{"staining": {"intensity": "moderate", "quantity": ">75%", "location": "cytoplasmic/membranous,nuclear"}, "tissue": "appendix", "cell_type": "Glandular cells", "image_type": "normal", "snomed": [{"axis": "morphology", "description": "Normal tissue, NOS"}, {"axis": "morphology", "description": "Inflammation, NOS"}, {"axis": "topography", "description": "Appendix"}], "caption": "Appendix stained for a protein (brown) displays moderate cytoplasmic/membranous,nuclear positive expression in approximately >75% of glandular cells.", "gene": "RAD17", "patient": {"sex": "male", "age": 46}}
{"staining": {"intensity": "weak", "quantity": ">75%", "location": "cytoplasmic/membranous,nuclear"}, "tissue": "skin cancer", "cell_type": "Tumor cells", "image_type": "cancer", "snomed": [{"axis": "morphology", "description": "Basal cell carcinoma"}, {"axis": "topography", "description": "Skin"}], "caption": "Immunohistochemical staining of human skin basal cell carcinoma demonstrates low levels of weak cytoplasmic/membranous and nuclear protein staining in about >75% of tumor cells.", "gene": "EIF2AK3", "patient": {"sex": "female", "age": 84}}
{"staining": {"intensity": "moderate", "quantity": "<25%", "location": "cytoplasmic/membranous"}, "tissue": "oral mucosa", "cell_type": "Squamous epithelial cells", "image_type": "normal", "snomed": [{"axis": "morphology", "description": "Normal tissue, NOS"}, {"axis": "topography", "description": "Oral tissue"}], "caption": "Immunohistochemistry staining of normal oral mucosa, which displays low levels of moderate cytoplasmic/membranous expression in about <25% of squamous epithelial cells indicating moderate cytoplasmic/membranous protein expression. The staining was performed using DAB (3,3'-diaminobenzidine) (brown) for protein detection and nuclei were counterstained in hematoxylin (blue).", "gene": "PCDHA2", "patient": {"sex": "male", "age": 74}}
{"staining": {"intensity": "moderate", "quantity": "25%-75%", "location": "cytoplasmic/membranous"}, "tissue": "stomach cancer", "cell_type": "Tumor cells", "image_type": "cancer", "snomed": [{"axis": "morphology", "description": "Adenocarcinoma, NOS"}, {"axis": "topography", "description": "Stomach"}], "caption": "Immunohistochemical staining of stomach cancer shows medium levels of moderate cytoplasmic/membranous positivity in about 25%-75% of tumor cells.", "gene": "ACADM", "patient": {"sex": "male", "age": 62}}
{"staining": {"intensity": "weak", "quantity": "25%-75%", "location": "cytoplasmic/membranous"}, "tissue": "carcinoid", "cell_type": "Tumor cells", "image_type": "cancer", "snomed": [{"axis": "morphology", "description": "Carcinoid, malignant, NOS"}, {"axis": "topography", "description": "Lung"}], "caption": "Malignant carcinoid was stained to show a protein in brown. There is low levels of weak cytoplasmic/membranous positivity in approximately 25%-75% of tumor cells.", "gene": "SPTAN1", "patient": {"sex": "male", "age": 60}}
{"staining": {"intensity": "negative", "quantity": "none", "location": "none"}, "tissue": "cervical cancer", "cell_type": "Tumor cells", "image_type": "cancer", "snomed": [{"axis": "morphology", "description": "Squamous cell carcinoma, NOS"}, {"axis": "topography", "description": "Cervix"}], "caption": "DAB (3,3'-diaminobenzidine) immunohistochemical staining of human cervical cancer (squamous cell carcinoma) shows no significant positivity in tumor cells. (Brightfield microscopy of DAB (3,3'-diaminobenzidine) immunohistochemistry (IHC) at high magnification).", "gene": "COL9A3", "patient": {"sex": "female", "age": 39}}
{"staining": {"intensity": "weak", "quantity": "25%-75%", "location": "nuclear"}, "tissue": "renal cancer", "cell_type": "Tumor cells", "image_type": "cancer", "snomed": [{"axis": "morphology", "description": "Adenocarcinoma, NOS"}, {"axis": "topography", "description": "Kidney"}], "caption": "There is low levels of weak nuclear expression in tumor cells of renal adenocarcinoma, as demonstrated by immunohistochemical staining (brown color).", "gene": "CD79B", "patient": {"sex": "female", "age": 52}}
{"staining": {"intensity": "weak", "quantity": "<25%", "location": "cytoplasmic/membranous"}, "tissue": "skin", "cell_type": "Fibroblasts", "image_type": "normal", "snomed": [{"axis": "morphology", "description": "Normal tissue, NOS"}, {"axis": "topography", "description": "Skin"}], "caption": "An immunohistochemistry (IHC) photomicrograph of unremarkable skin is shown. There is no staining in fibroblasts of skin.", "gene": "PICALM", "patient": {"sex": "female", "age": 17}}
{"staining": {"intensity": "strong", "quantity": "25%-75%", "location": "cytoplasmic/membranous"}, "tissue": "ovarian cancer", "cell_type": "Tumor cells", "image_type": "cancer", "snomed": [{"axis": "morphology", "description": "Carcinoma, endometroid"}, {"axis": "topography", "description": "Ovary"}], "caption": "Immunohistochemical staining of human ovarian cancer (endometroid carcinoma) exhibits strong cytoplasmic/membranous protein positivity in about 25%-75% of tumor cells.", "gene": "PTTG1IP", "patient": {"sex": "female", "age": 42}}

# What is expected:
Across all the records, find the lines containing the word "Adenocarcinoma" and reproduce each one.

# Response to this task:
{"staining": {"intensity": "moderate", "quantity": "25%-75%", "location": "cytoplasmic/membranous"}, "tissue": "stomach cancer", "cell_type": "Tumor cells", "image_type": "cancer", "snomed": [{"axis": "morphology", "description": "Adenocarcinoma, NOS"}, {"axis": "topography", "description": "Stomach"}], "caption": "Immunohistochemical staining of stomach cancer shows medium levels of moderate cytoplasmic/membranous positivity in about 25%-75% of tumor cells.", "gene": "ACADM", "patient": {"sex": "male", "age": 62}}
{"staining": {"intensity": "weak", "quantity": "25%-75%", "location": "nuclear"}, "tissue": "renal cancer", "cell_type": "Tumor cells", "image_type": "cancer", "snomed": [{"axis": "morphology", "description": "Adenocarcinoma, NOS"}, {"axis": "topography", "description": "Kidney"}], "caption": "There is low levels of weak nuclear expression in tumor cells of renal adenocarcinoma, as demonstrated by immunohistochemical staining (brown color).", "gene": "CD79B", "patient": {"sex": "female", "age": 52}}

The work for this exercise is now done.